Mapping Endings, Visualizing New Beginnings: Apocalyptic Expectations and Religious Tolerance and Toleration in the Early Modern Portuguese Atlantic World

14.5.2019

Project status

ongoing

Execution period

2019-2025

REF

CEECIND/00139/2017

Funding scheme

Foundation for Science and Technology, I.P. - Scientific Employment Stimulus

Main research unit

Centre for History of the University of Lisbon

Main institution

School of Arts and Humanities of the University of Lisbon​

​​Principal investigator

Ana T. Valdez (CH-ULisboa)

Partner Research Groups & Institutions

Cultures of Knowledge (Oxford); EMLO (Oxford); Apocalypse Now: Apocalyptic Reception and Impact Throughout History (SBL); VU University Amsterdam; Yale University; James Madison University; Ludwig-Maximilians-Universität München; University of Oxford

 

 

Questions tied to eschatological expectations, in particular, those of messianic and apocalyptic character focusing on the end of this world and its replacement by a new one have become more common since the events of 9/11 and gained new strength following the recent attacks in Europe.

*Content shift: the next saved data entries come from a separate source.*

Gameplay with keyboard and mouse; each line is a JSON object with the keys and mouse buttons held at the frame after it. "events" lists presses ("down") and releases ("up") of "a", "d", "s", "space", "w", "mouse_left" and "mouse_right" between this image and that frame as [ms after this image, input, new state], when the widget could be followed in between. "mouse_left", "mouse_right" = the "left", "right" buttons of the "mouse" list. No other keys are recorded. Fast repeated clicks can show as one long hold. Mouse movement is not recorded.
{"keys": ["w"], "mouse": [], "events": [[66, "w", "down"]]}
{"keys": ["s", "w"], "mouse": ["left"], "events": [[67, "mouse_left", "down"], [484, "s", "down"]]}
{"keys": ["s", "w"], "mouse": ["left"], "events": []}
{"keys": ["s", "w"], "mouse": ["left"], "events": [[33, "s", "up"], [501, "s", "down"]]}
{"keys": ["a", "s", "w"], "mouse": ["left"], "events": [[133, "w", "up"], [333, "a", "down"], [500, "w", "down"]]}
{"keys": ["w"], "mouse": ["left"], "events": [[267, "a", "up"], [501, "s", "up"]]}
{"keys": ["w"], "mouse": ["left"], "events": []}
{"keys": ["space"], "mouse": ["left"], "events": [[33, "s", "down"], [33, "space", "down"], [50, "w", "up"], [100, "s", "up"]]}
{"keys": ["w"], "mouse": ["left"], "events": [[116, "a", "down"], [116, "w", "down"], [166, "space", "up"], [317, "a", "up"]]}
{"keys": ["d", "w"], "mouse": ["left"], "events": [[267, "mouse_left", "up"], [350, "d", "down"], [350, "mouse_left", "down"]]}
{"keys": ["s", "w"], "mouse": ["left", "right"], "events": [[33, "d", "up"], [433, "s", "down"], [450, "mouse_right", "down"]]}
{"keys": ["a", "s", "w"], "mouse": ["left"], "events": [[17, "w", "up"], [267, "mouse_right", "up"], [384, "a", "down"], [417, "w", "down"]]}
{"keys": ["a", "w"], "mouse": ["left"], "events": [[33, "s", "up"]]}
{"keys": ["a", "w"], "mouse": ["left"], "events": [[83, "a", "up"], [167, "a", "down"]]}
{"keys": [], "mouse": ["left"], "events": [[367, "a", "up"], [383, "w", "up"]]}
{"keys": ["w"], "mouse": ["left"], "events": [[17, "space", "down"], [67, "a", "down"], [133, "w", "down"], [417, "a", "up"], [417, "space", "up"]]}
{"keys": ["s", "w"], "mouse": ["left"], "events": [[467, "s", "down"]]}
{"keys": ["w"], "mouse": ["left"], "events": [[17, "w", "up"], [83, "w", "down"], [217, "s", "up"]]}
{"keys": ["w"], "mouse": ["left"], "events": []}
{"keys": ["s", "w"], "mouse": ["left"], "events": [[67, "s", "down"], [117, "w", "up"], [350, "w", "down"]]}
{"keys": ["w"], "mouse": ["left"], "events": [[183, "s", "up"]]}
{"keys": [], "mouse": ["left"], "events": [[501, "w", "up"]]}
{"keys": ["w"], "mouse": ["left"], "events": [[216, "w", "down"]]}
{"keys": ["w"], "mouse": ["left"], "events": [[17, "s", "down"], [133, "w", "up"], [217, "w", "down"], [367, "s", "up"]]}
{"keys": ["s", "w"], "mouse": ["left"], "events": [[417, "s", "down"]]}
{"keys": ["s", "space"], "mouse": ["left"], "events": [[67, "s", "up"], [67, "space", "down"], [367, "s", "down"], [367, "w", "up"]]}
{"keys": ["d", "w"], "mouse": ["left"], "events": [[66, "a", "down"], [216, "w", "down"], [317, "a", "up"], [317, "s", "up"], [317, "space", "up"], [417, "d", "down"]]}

Hence, the importance of religion. If the religious difference is used to justify violence, crises, and terrorism, underlining the clash between East and West, then answers are fundamental. Understanding how eschatological expectations may have been at the basis of the formation of networks assembling people from different creeds and races as early as the 17th century and how those mechanisms worked is fundamental today to comprehend how similar networks and movements take shape in our time.

This project is twofold, in the sense that will use information regarding the circulation of ideas of apocalyptic nature in the 17th century, and apply its patterns to the spreading of eschatological expectations in the 21st century.

In the first phase, it aims to scrutinize the history of religious tolerance and the processes of toleration in tandem with eschatological expectations observed in the 17th-century Atlantic basin. Its central questions are: 1) whether there was circulation of eschatological ideas in the space of the Atlantic in the 17th century; 2) whether ideas of an eschatological tone influenced the development of European Atlantic imperial projects; 3) whether the Augustinian view on tolerance as the lesser evil changed dramatically within the early modern period; and above all, 4) whether the fact that eschatological ideas, shared by Catholics, Jews, and Protestants, promoted religious tolerance in a time when Europe was going through some of the fiercest wars of religion, leading to the creation of networks of individuals and contesting the traditional divides. Thus, the goal is to observe the processes of circulation of ideas of an eschatological nature between Europe and the Americas, and how eschatologically-driven networks were created and developed by Catholics, Jews, and Protestants without being disintegrated by the intensity of the religious conflict.

​In its second phase, this research aims to use the mapping of the early-modern Atlantic eschatological networks to applying such knowledge to create an interdisciplinary think tank based in Lisbon to discuss eschatological expectations in connection to the present escalation of religious violence. Thus, the creation of a Research Unit within the aegis of the Society for Biblical Studies that will discuss these topics from an interdisciplinary perspective, and lead to the creation of a peer-reviewed series on these topics with an internationally established academic publisher.